Frio, fome e desespero. Esses foram alguns dos sentimentos compartilhados pelos moradores da localidade de Rebentona, em Candelária. A comunidade é um dos polos de produção de arroz, soja e gado da região e vivia uma rotina tranquila típica das áreas rurais até ela ser quebrada com o avanço rápido das águas do Rio Pardo entre a segunda-feira (29) e a terça-feira (30).
O Rio Pardo começa a extravasar do leito próximo aos 6 metros. No pico da enchente, na terça, a água chegou aos 10 metros, avançando muito além de outras enchentes e surpreendendo os agricultores.
Neste sábado (5), cinco dias após o início dos eventos, a reportagem de GZH teve a oportunidade de acessar a parte de Candelária que mais registrou pedidos de socorro e alguns dos resgates mais dramáticos. A incursão ao terreno difícil somou quase 5 horas, ida e volta, e contou com o apoio de um grupo de jipeiros do município, que levou donativos e foi conferir como estavam as famílias que decidiram permanecer.

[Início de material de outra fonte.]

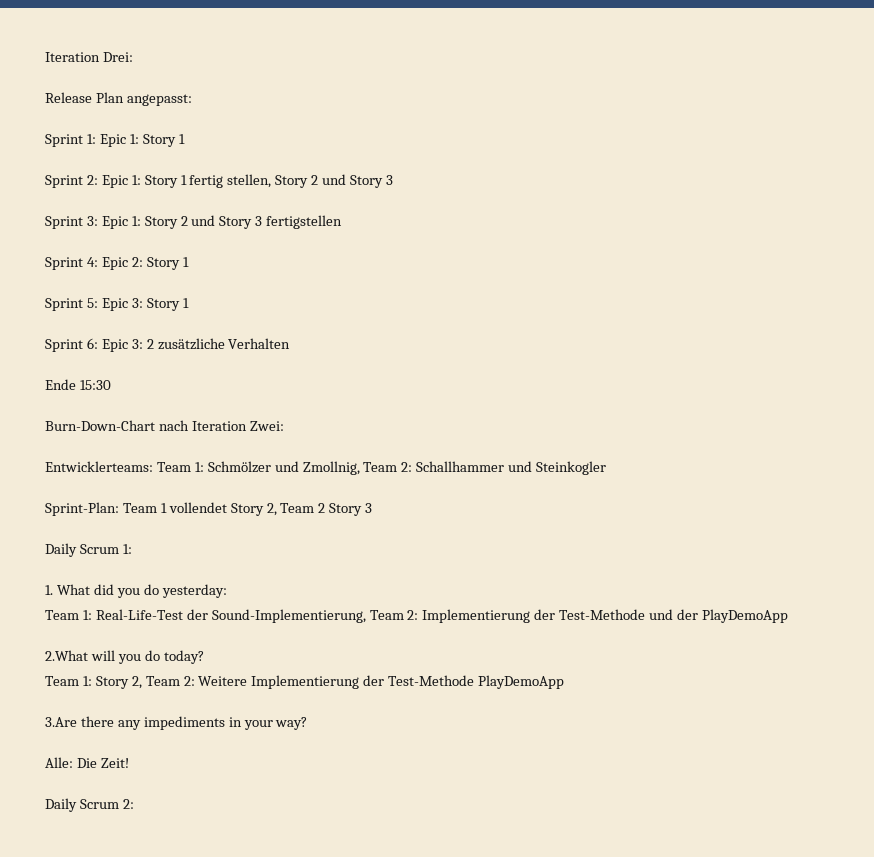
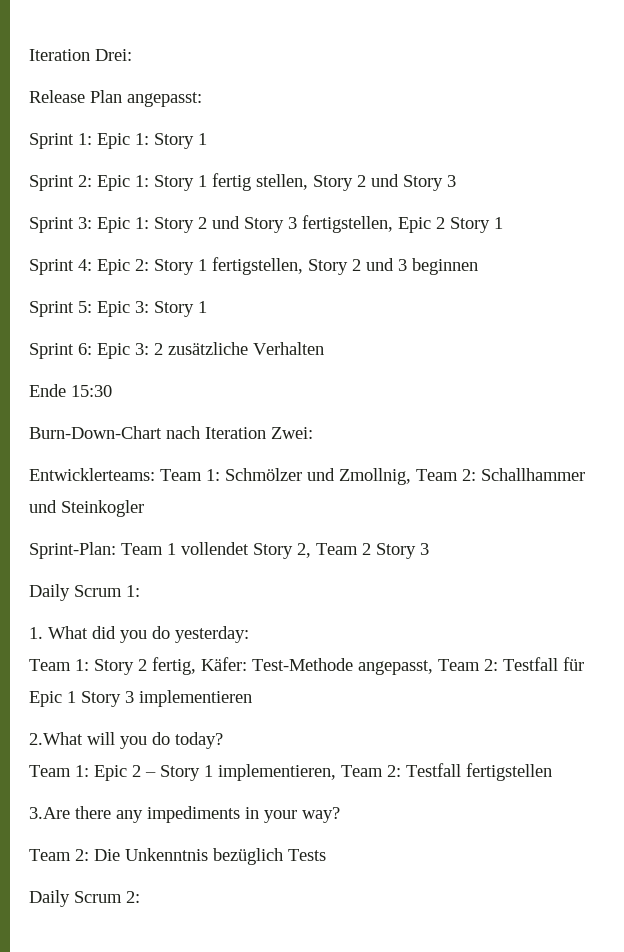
[266,215,343,229] fertigstellen -> [302,215,503,233] fertigstellen, Epic 2 Story 1
(189, 262) none -> [212,257,478,275] fertigstellen, Story 2 und 3 beginnen
[95,609,788,623] Real-Life-Test der Sound-Implementierung, Team 2: Implementierung der Test-Methode und der PlayDemoApp -> [94,657,584,675] [29,690,252,707] Story 2 fertig, Käfer: Test-Methode angepasst, Team 2: Testfall für Epic 1 Story 3 implementieren
[95,675,565,689] Story 2, Team 2: Weitere Implementierung der Test-Methode PlayDemoApp -> [94,763,552,781] Epic 2 – Story 1 implementieren, Team 2: Testfall fertigstellen
[45,757,129,768] Alle: Die Zeit! -> [29,848,326,865] Team 2: Die Unkenntnis bezüglich Tests

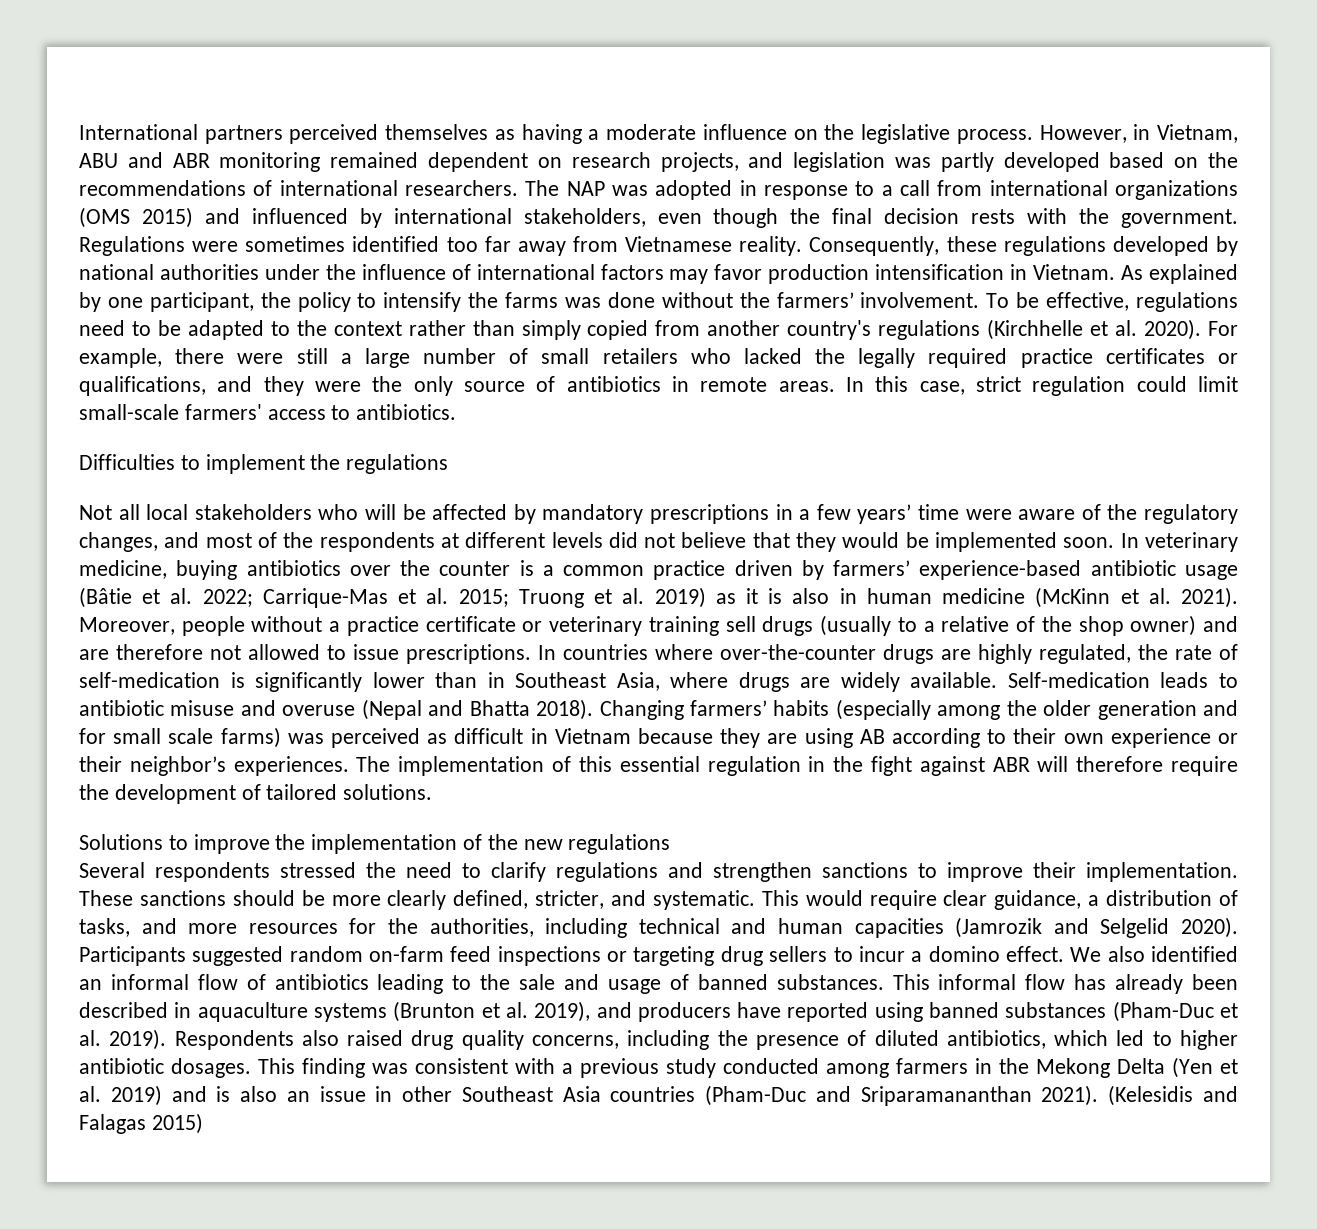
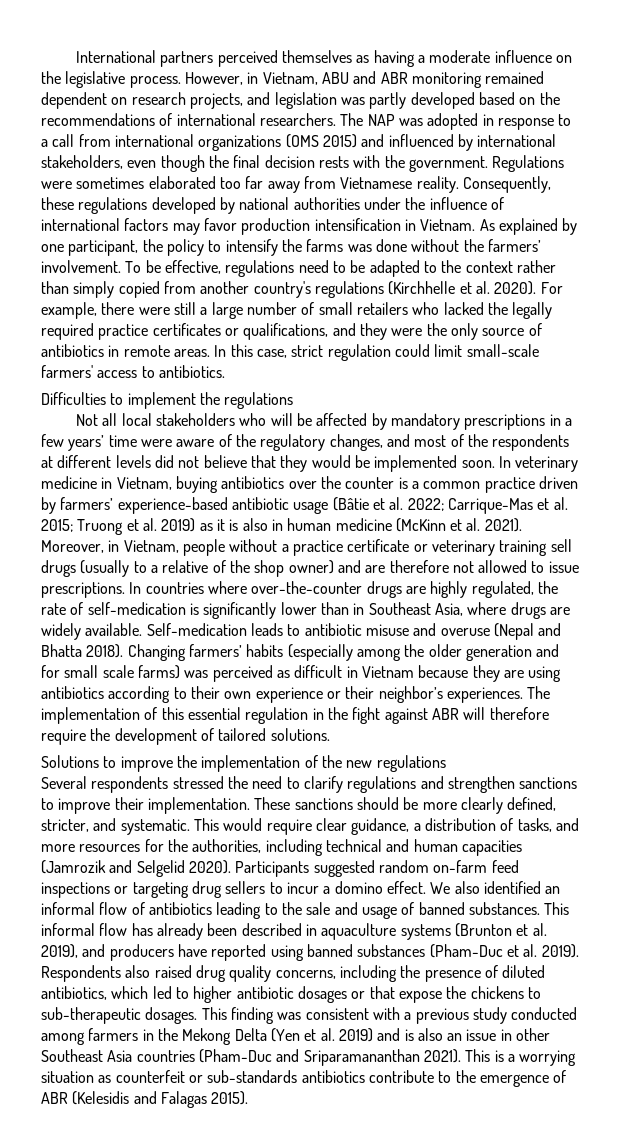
[352,236,440,252] identified -> [148,176,216,189] elaborated
[79,560,167,579] medicine, -> [41,476,172,490] medicine in Vietnam,
(175, 626) none -> [108,540,179,553] in Vietnam,
[859,729,885,744] AB -> [41,686,104,699] antibiotics
(164, 1066) none -> [297,986,541,1003] [41,1007,141,1024] dosages or that expose the chickens to sub-therapeutic
(1099, 1095) none -> [465,1049,577,1066] [41,1070,567,1087] [41,1092,68,1104] This is a worrying situation as counterfeit or sub-standards antibiotics contribute to the emergence of ABR
[151,1113,203,1134] 2015) -> [211,1091,249,1105] 2015).

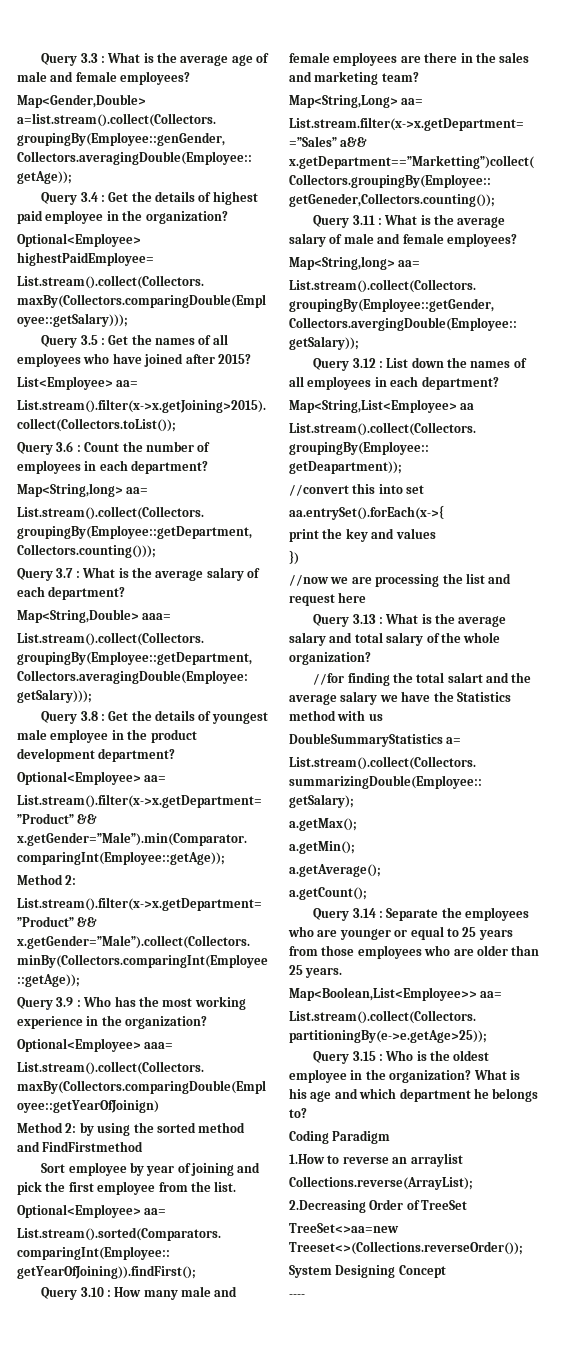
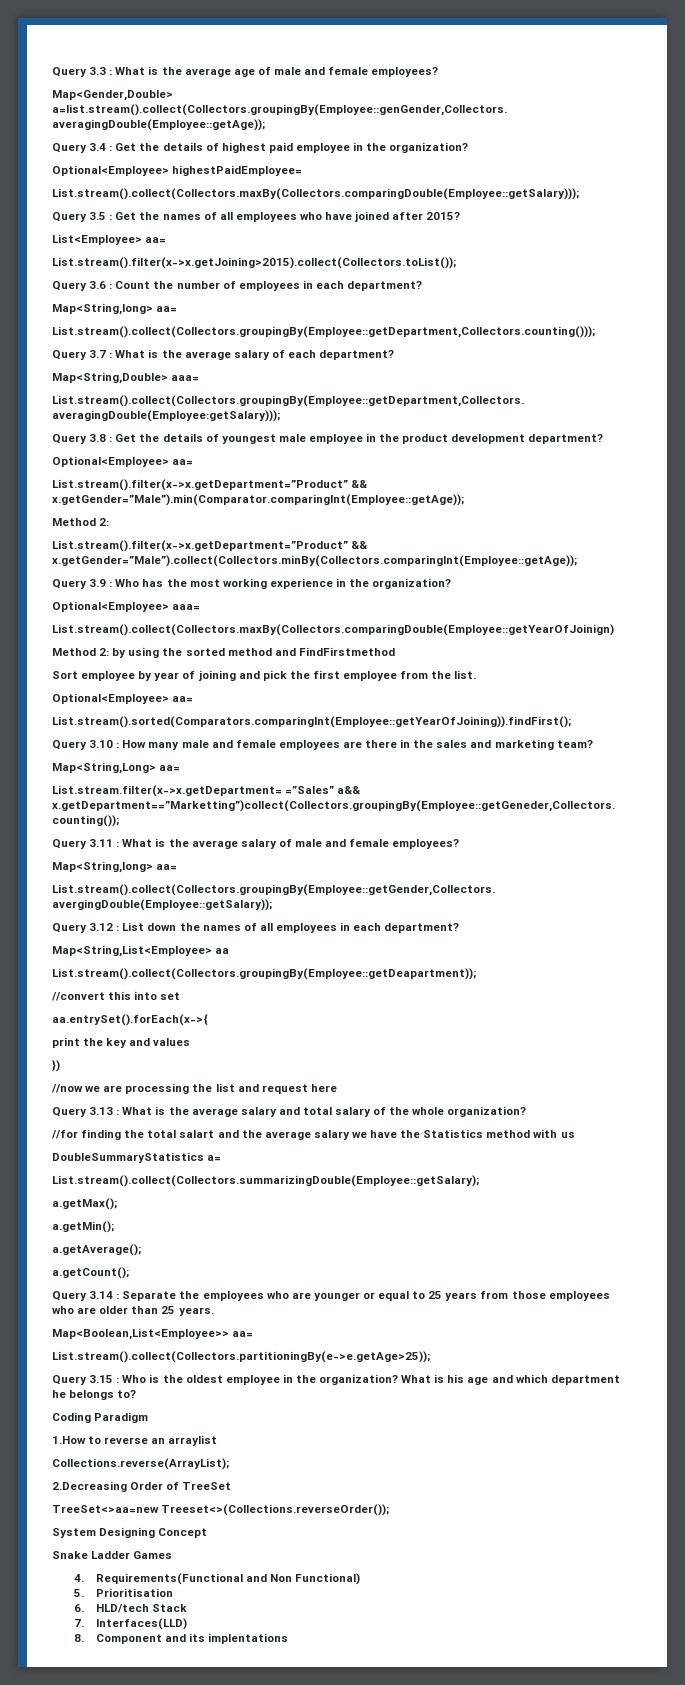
[289,1294,305,1298] ---- -> [52,1551,173,1559] [73,1573,361,1585] [73,1588,173,1597] [73,1604,187,1613] [73,1618,187,1630] [73,1633,289,1644] Snake Ladder Games // 4. Requirements(Functional and Non Functional) // 5. Prioritisation // 6. HLD/tech Stack // 7. Interfaces(LLD) // 8. Component and its implentations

A primeira coisa que chama a atenção é o cenário desolador, de árvores arrancadas e lama a perder de vista onde antes reinavam pastagens verdejantes. Mesmo jipes preparados atolaram em mais de uma oportunidade, necessitando do apoio de tratores para seguir viagem. A experiência resume bem a complexidade do resgate nos dias anteriores.
Foi o que viveu Marcelo D'Ávila, morador do centro de Candelária. Acompanhado de um bombeiro militar, ele utilizou um barco para tentar resgatar moradores antes mesmo de a água baixar. A dupla acabou presa e permaneceu pelo menos dois dias incomunicável. Eles haviam conseguido reunir 16 pessoas, sendo três crianças, no galpão de um morador. O grupo ficou no escuro e no frio por quase três dias.
— Tínhamos dois cachorrinhos resgatados, que distraiam as crianças e até nos esquentavam. Brinquei com uma delas e pedi o cachorrinho emprestado, "deixa esquentar o tio" — descreve D'Ávila.
Outra história igualmente dramática envolveu membros da família Lauer. Eria Ernestina Lauer e Iracema Lauer, de 92 e 83 anos, respectivamente, ficaram presas em duas casas vizinhas. Eria, chegou a ficar parte do tempo boiando em um colchão e teve a ajuda da sobrinha, Celoi Lauer, de 48 anos.
— Fiquei segurando a porta. Se ela estourasse, era muita pressão, a água derrubaria a parede e a gente iria embora - narra Celoi.
O resgate levou mais de um dia para ocorrer. Na quarta-feira (1°), um helicóptero da Força Área Brasileira (FAB) posicionou-se na altura do telhado da casa e içou a família. Marido de Celoi, o agricultor Alencar da Silva, de 46 anos, disse que já estava extenuado quando a aeronave chegou. Restou a ele, porém, carregar por mais de 20 minutos a idosa no colo, com água na cintura e resistindo também ao vento produzido pelas hélices do helicóptero.
— Não foi força minha, foi força de Deus. Aquele foi o momento mais desesperador - relembra, emocionado.
A família perdeu porcos, galinhas e cavalos. Em outra casa, a angústia foi pelo resgate da outra idosa, Iracema, que é cadeirante. O socorro aéreo foi realizado na quinta-feira.
Neste sábado, durante uma breve trégua na chuva, alguns moradores retornaram para as casas. Porém, após a tragédia, algumas pessoas afirmaram que sair da região passou a ser uma possibilidade.